Our house is back to its pre-Christmas state except for a few poinsettias scattered here and there and a vase of pine boughs decorating the piano. Gone is the tree and one of the infant beds I borrowed and most of the toys on loan have been gathered in the entrance to be returned to their owners. That’s a wrap for another family Christmas.
But as memories will, they linger. Looking out on the sliding hill this morning, I can still see bundled up figures carrying the red plastic sleigh to the top for another, maybe faster, trip down. And as I awake in the dark of the early morning, I think I hear the sounds of jet lagged babies filtering through the air from the other side of the house.

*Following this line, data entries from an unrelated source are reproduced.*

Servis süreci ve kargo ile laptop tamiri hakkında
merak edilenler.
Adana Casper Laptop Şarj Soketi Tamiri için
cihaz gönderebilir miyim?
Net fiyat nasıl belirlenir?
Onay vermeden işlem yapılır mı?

This home, for a short while, held it all: chaos and excitement, long family dinners around the table after the babies had been bathed and put to bed, friends and family visiting. As life will have it, it also had its dramas: the night the adventurous twin was stuck in the bathroom and the adults were orchestrating a rescue worthy of the navy seals, and then there was the call in the middle of the night that my ninety-six year old mother was in respiratory distress and might not make it until the morning.
After returning to the house from a long day spent in vigil over my mother who was now stabilized but still far from out of the woods, I sat on the couch watching my adult children in the kitchen bantering about who could make the ultimate sandwich. Tears welled up in my eyes. How could there be so much sorrow and joy all at the same time? I thought of this paradox again as I was returning from another day at the hospital and saw the January full moon hanging impossibly large and pink over the pale blue mountains just below. Beauty and sadness holding hands, each compelling in very different ways.
Glennon Doyle Melton who writes a blog called Momastery and is the author of two memoir style books has coined the word “brutiful” for this phenomenon. Life is brutal and beautiful, sometimes both at the same time – maybe often both at the same time. I am wondering if it is love that allows us the grace to see the beauty in the brutal. I hope it is.
Happy New Year to you all. It’s good to be back.